Correspondances occultées
Pourtant il relève parfaitement des instruments de cette crise: les prêts immobiliers garantis uniquement sur le bien (pas sur les vraies capacités de remboursement de l’emprunteur), les couvertures d’assurances reposant sur d’autres couvertures d’assurance et les rivalités personnelles (voire religieuses) ayant abouti au lâchage de la banque d’affaires américaine Lehman Brothers et surtout de son arrogant patron, Richard Fuld, à la mi-septembre de l’année dernière.Et pourtant, difficile de ne pas voir des correspondances entre l’enivrement des spéculateurs et le même enivrement de puissance qui fut le sien. Difficile de ne pas voir des correspondances entre les fameux «effets de leviers» qui devaient servir à construire un empire mondial et le prêts garantis sur le bien… Non, décidément pour l’auteur, pas le moindre enseignement à ce niveau.Pourtant chacun se souvient de cette période où ne pas adhérer à fond à l’évangile de «J6M» vous faisait passer pour un franc imbécile, imperméable à la «nouvelle économie». La fuite en avant financière, de 2002 jusqu’à la chute, relève bien du même mécanisme d’intoxication collective, en bien plus grand.Néanmoins, malgré ces loupés, le livre a un intérêt : il met en avant les relations personnelles qu’entretiennent les grands décideurs. Relations d’amitié, de soutien ou de haine et de vengeance, qui influencent par la suite les décisions, lesquelles impactent les marchés.
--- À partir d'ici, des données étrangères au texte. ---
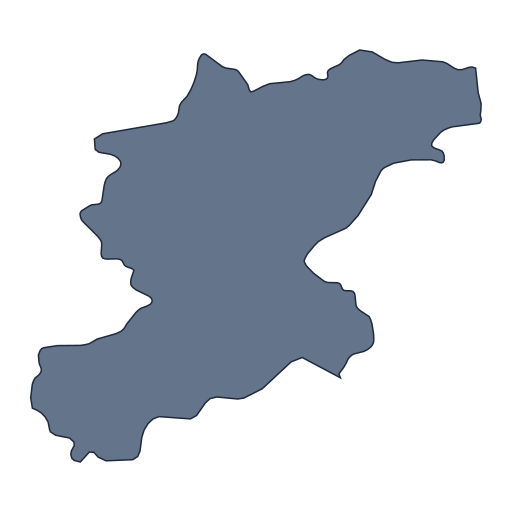 an SVG outline of Belluno
{"feature_id": "ITA-5467", "entity_name": "Belluno", "entity_type": "Province", "adm_level": 1, "iso_a3": "ITA", "parent_name": "Italy", "parent_adm1": "", "projection": "robinson", "projection_center": [12.178, 46.278], "detail": "fine", "context": "isolated", "style": "filled", "palette": "slate", "viewbox_px": 512, "rotation_deg": 0, "n_neighbors": 0, "source": "natural_earth", "source_scale": "10m", "svg_char_len": 3521}
<svg xmlns="http://www.w3.org/2000/svg" viewBox="0 0 512 512"><path d="M359.6,50.0L372.2,51.9L385.1,59.4L391.9,62.3L398.1,62.8L422.2,60.0L442.8,61.8L443.5,62.1L446.8,63.4L454.4,68.3L458.2,69.7L462.1,69.6L468.8,67.4L472.0,67.0L475.6,68.1L478.2,92.7L481.1,103.5L480.9,110.2L480.2,115.1L481.3,119.5L480.6,122.0L479.4,123.2L452.0,126.9L448.0,128.2L444.4,129.8L442.7,130.8L440.5,132.5L433.4,140.2L431.8,143.3L431.6,145.6L432.8,147.0L434.3,148.0L436.2,148.8L438.3,149.4L442.0,151.1L443.3,153.0L444.1,155.6L444.2,160.1L443.2,162.3L441.3,162.9L439.3,162.5L435.5,160.9L431.0,159.8L411.2,159.9L393.7,163.2L384.6,167.5L382.5,169.2L380.9,171.0L375.6,181.2L372.5,190.7L371.4,194.3L358.1,215.5L349.5,225.1L346.1,228.1L324.7,237.7L318.5,241.5L314.3,245.7L307.4,254.0L305.2,258.0L304.2,260.5L304.4,262.1L306.0,265.2L307.1,266.6L313.5,273.2L323.8,281.0L325.6,281.8L327.7,282.5L337.1,282.7L339.1,283.3L340.4,284.4L341.2,286.0L341.9,287.8L342.7,289.3L344.0,290.4L346.2,290.7L350.9,290.8L353.0,291.5L354.5,293.2L355.2,297.0L355.9,304.3L356.3,306.2L357.2,307.7L358.3,309.0L361.1,311.3L369.1,316.5L370.6,319.5L372.0,324.0L373.6,334.2L373.8,339.2L373.5,342.6L372.4,344.9L371.5,346.1L370.4,347.3L367.5,349.6L364.1,351.3L353.9,354.0L352.3,354.8L350.8,356.0L349.5,357.2L348.3,358.7L347.4,360.4L345.8,363.8L343.7,367.4L338.9,373.8L340.4,377.8L302.2,357.5L291.1,361.9L262.3,388.7L244.0,398.0L237.7,399.0L216.8,397.0L209.9,398.7L205.3,403.0L196.6,415.5L190.4,418.9L158.8,416.6L152.9,419.0L147.9,423.8L144.1,430.1L141.8,437.3L140.0,451.1L137.7,456.5L132.7,459.7L106.0,460.8L98.1,457.1L93.9,452.3L89.3,452.1L80.3,462.0L74.1,460.4L71.9,458.3L70.8,454.6L71.4,450.9L74.3,445.4L73.9,442.0L69.5,438.0L55.7,435.3L50.4,431.8L49.6,429.7L48.1,422.1L45.2,417.0L41.4,413.0L37.0,410.2L32.4,408.2L30.7,397.8L32.3,384.4L33.6,380.5L35.1,378.0L38.7,375.1L40.8,372.4L41.3,370.2L41.1,368.1L39.4,364.1L38.9,360.9L38.4,355.0L40.0,350.8L41.7,348.6L43.9,347.7L57.3,345.6L80.5,345.4L85.1,344.7L89.2,343.7L97.5,338.9L115.8,333.7L120.9,331.4L123.3,329.3L124.8,327.5L126.6,324.2L135.7,312.7L138.6,309.9L141.1,308.2L146.4,306.3L150.5,304.2L151.9,302.1L152.1,300.1L151.4,298.4L150.1,297.1L148.6,296.0L136.0,289.9L133.0,287.5L131.8,286.2L130.9,284.7L130.7,282.1L131.0,279.0L133.9,270.3L133.5,269.9L132.7,269.0L131.1,268.3L127.0,266.9L125.3,265.9L124.1,264.7L122.5,261.4L121.3,260.1L119.5,259.3L117.3,258.8L107.4,259.1L105.1,258.9L103.1,258.3L101.7,256.6L101.1,253.8L101.7,245.1L101.6,242.4L100.8,240.6L99.9,239.1L97.8,236.4L82.5,221.2L81.3,219.4L80.5,217.1L80.0,213.8L80.7,211.8L82.1,210.4L90.1,205.5L91.9,204.8L98.8,204.1L101.0,202.7L101.9,200.9L104.2,185.4L105.2,181.6L106.3,178.9L107.4,177.4L108.7,176.1L111.6,174.0L115.3,171.8L117.5,170.2L120.1,167.0L120.8,164.5L120.8,162.4L120.0,160.7L118.9,159.3L117.7,158.0L114.6,155.9L110.5,154.3L99.0,152.3L95.2,149.5L94.4,139.0L102.6,133.8L166.7,122.7L173.5,120.7L174.7,119.5L175.9,118.1L176.9,116.5L177.7,114.8L178.4,112.8L179.4,106.3L180.3,104.2L181.6,102.1L187.1,96.2L190.9,89.5L193.9,82.5L196.4,74.7L197.2,70.5L197.7,63.5L198.3,60.9L199.4,58.2L201.6,54.7L203.7,53.9L205.6,54.2L222.0,66.4L225.6,68.0L234.9,69.4L236.9,70.2L238.3,71.3L247.6,84.4L248.2,86.1L249.3,90.1L250.9,91.9L253.3,91.3L263.0,86.3L269.6,83.7L290.1,81.7L294.6,80.4L298.4,78.7L302.9,75.8L306.0,74.7L308.9,74.4L310.9,75.1L312.6,76.1L314.0,77.3L316.1,78.5L318.8,79.4L323.4,79.9L326.0,79.2L327.5,78.0L327.9,76.2L327.4,72.5L328.2,70.6L330.4,68.7L338.4,65.1L340.6,63.7L341.9,62.4L344.0,59.5L349.2,55.4L359.6,50.0Z" fill="#64748b" stroke="#1e293b" stroke-width="1.5"/></svg>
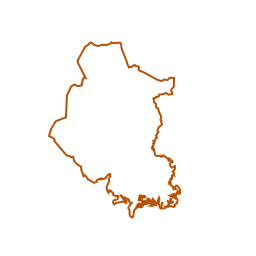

Certes il ne faut pas en faire l’alpha et l’oméga des politiques économiques, elles ne sont pas assez puissantes pour déterminer le monde, mais elles comptent un peu quand même. Dans sa globalité, si l’on est déçu par le contenu, le livre reste d’une lecture aisée. Un ouvrage qui «ne vous prendra pas la tête» et qui résume bien ce que l’on sait aujourd’hui de la fabrication de la crise aux Etats-Unis, et de ses développements dans le reste du monde.

Rencontrer «J6M»

Jean-Marie Messier donne ce vendredi 16 octobre (Royal Mansour de Casablanca, à 18h) une conférence avec promotion de son livre et signature, à l’invitation de notre confrère, le mensuel «Economie et entreprises», et ce à l’occasion de la sortie de l’annuaire des 500 plus grandes entreprises du Maroc. N. S.